Search code examples
javaapache-flinkflink-streamingflink-sqlflink-table-api

Sink flink DataStream using jdbc connector to mysql sink with overwrite


My use case is

  1. Get Data from AWS Kinesis Data stream and filter/map using flink data stream api
  2. Use StreamTable Environment to group and aggregate data
  3. Use SQLTableEnvironment to write to mysql using JDBC Connector

I am able to write my datastream results into mySQL table but due to streaming its appending the each new row, while i want to overwrite.
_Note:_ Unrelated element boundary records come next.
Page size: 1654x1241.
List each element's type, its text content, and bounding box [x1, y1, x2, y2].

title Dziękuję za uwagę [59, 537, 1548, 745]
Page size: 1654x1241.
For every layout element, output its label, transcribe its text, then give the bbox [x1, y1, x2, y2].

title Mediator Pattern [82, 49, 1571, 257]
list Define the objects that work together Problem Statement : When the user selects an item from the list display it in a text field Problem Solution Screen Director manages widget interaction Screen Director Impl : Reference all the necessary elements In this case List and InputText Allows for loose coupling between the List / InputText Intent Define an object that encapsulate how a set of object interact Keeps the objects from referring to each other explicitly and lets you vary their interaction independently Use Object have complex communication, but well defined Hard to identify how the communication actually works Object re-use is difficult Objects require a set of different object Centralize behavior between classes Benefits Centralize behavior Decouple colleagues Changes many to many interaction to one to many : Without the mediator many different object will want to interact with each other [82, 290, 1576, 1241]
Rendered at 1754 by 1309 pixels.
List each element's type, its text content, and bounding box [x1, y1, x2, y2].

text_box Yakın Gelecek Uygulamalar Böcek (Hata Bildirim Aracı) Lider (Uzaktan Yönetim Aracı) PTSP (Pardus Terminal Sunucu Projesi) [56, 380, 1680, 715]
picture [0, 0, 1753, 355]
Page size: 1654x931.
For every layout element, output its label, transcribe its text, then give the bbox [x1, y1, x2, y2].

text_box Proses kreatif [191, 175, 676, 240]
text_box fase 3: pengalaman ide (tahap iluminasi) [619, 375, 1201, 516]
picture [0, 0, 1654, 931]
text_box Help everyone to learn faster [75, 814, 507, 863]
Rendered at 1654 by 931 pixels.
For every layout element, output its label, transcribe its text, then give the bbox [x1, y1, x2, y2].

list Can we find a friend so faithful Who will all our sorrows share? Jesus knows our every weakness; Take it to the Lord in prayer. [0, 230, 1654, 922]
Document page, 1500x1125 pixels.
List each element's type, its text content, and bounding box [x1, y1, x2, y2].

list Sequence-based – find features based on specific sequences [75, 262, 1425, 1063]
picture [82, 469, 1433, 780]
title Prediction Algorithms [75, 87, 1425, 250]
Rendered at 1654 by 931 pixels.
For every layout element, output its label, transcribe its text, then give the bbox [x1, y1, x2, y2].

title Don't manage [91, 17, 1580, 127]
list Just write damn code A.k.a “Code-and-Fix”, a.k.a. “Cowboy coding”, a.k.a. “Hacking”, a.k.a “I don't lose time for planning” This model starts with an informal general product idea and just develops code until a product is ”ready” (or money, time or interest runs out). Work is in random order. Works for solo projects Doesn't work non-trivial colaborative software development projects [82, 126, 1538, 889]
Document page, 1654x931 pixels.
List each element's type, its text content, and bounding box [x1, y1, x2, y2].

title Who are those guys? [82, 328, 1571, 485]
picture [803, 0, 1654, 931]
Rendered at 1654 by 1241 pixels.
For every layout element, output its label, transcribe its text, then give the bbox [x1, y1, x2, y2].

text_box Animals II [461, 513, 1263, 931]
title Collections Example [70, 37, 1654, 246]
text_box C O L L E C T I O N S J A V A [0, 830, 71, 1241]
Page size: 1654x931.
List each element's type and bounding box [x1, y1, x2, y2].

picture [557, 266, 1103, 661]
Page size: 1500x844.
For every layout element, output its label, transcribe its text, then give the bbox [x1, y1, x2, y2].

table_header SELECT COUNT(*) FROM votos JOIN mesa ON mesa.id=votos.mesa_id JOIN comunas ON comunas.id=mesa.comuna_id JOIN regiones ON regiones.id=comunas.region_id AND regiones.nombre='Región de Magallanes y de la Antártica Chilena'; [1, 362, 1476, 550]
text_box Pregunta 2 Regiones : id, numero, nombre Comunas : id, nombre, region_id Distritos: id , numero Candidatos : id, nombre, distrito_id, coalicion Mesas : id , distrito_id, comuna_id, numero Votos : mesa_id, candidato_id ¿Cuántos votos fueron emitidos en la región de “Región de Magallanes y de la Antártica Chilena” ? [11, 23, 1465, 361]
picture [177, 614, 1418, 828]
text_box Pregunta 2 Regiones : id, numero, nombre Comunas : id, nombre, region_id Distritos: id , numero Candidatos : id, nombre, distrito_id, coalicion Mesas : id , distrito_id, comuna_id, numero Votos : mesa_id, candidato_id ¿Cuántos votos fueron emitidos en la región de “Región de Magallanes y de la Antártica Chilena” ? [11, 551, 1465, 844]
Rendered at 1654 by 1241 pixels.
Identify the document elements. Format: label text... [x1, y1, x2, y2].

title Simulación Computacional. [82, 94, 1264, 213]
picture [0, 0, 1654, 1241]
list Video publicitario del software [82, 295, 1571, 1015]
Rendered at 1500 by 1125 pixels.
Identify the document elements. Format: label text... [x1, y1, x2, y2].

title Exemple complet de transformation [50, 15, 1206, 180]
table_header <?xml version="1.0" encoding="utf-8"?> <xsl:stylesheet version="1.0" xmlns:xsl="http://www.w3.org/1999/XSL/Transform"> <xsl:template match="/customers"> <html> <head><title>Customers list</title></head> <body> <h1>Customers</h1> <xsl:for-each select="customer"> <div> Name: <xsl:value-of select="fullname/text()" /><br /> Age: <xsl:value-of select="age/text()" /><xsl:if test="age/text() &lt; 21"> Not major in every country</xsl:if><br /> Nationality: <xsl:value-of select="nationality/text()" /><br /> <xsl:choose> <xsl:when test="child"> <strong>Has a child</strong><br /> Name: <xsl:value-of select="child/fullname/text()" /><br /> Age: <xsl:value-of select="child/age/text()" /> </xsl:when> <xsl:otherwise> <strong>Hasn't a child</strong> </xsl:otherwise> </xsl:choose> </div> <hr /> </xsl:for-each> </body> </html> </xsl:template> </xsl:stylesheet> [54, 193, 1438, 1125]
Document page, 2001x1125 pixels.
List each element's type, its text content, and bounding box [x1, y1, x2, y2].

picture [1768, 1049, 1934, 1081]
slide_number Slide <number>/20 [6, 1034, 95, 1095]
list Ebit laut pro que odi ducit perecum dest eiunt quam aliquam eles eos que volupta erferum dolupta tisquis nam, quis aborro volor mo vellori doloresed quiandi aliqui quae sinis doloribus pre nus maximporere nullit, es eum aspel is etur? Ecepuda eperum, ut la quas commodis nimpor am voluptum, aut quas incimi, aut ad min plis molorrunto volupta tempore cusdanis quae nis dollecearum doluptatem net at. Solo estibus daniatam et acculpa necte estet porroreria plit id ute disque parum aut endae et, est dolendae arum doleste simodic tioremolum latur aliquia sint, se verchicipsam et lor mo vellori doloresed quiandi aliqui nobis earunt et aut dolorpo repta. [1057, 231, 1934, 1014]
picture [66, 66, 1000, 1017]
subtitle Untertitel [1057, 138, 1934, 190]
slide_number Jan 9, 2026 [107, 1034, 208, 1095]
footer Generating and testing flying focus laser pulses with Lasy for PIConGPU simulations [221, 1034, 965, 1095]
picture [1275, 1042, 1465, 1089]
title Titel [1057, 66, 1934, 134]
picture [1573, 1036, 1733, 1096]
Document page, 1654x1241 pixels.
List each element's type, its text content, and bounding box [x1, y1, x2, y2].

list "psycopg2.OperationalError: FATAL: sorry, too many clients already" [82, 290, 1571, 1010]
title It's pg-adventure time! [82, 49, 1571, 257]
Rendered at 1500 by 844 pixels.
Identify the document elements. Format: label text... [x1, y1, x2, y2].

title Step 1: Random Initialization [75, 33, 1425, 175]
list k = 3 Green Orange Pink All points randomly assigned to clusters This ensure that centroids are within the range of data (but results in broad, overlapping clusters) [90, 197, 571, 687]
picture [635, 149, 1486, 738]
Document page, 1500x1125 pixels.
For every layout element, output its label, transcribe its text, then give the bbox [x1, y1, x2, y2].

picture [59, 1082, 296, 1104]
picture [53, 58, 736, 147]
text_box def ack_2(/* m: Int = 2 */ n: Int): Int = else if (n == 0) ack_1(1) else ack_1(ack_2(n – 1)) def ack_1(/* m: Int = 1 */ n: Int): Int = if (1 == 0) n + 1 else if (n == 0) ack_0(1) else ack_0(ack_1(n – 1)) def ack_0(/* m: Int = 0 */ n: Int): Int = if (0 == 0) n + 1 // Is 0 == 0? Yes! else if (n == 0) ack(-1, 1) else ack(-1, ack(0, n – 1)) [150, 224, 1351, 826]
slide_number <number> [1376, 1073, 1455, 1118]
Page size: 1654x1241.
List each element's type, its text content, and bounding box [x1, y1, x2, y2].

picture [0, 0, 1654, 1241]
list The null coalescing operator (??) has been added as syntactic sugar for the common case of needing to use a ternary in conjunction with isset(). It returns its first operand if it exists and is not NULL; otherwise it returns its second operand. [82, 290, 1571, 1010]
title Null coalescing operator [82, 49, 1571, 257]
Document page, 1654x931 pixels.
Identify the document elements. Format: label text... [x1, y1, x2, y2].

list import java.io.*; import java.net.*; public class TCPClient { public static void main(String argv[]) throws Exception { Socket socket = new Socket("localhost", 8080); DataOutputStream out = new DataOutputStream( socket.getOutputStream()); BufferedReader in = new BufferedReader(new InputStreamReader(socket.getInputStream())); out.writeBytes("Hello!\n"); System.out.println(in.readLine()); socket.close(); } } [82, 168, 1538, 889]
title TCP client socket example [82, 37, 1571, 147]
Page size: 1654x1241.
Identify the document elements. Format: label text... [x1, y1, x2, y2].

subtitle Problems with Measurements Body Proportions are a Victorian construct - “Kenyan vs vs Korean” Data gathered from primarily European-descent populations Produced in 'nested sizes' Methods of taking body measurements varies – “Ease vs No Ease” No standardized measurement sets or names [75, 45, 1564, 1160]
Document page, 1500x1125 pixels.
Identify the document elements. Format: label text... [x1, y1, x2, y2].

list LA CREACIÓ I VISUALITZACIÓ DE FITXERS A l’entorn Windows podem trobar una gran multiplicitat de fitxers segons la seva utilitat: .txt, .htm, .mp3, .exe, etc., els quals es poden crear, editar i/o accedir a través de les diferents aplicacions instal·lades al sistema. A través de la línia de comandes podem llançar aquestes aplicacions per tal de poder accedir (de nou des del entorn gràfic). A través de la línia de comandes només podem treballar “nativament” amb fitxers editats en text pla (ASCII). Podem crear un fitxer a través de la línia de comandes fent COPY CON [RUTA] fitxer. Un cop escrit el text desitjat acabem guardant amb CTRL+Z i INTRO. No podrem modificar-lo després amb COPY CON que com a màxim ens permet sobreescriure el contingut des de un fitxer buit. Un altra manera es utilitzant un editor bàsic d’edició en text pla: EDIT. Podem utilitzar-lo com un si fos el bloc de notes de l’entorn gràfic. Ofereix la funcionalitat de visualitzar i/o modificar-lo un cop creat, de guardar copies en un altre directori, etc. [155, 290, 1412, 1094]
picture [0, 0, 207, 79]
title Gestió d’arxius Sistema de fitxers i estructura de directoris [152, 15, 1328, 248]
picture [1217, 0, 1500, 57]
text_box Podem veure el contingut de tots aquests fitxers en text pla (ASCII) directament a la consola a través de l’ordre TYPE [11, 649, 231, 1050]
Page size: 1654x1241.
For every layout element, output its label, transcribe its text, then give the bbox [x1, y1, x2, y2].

    consumerConfig.put(AWSConfigConstants.AWS_REGION, "eu-central-1");
    consumerConfig.put(ConsumerConfigConstants.STREAM_INITIAL_POSITION, "LATEST");


    StreamExecutionEnvironment env = StreamExecutionEnvironment.getExecutionEnvironment();
    env.enableCheckpointing(5000);
    EnvironmentSettings bsSettings = EnvironmentSettings.newInstance().useBlinkPlanner().inStreamingMode().build();
    StreamTableEnvironment tEnv = StreamTableEnvironment.create(env, bsSettings);

    // Parse Message
    DataStream<Event> events = env.addSource(
            new FlinkKinesisConsumer<>(
                    Config.INPUT_STREAM,
                    new KinesisEventDeserializationSchema(),
                    consumerConfig
            )
    )
            .uid("kinesisEventSource");
      ....    
      ....
      ....

      SingleOutputStreamOperator<ArticleView> filteredDetailsViewEvents = articleViews
            .filter(new FilterFunction<ArticleView>() {
                @Override
                public boolean filter(ArticleView event) throws Exception {
                    return StringUtils.isNotBlank(event.getArticleNumber());
                }
            })
            .uid("filteredDetailsViewFilter");
    
   
    Table t=tEnv.fromDataStream(filteredDetailsViewEvents);

  
    tEnv.executeSql("CREATE TABLE eventsSlider1 (\n" +
            "  articleNumber String,\n" +
            "  mandant String,\n" +
            "  category STRING,\n" +
            "  cnt BIGINT NOT NULL,\n" +
            " CONSTRAINT pk_event PRIMARY KEY (articleNumber,mandant,category) NOT ENFORCED\n" +
            ") WITH (\n" +
            "   'connector.type' = 'jdbc',\n" +

            "   'connector.url' = 'jdbc:mysql://localhost:3306/events',\n" +
            "   'connector.table' = 'categorySliderItems',\n" +
            "   'connector.username' = 'root',\n" +
            "   'connector.password' = '123456'\n" 

            ")");

   tEnv.executeSql("INSERT INTO eventsSlider1 (SELECT articleNumber,mandant,category,cnt "+
            "FROM ("+
            " SELECT articleNumber,mandant,category,count(articleNumber) as cnt,"+
            " ROW_NUMBER() OVER (PARTITION BY mandant,category ORDER BY count(articleNumber) DESC) as row_num"+
            " FROM "+t+" group by articleNumber,category, mandant)"+
            " WHERE row_num <= 3)");

Solution

  • the problem was that i did not set the proper primary key in the table. as primary key was the the only thing that flink can check in upsert operations and choose update or insert operation.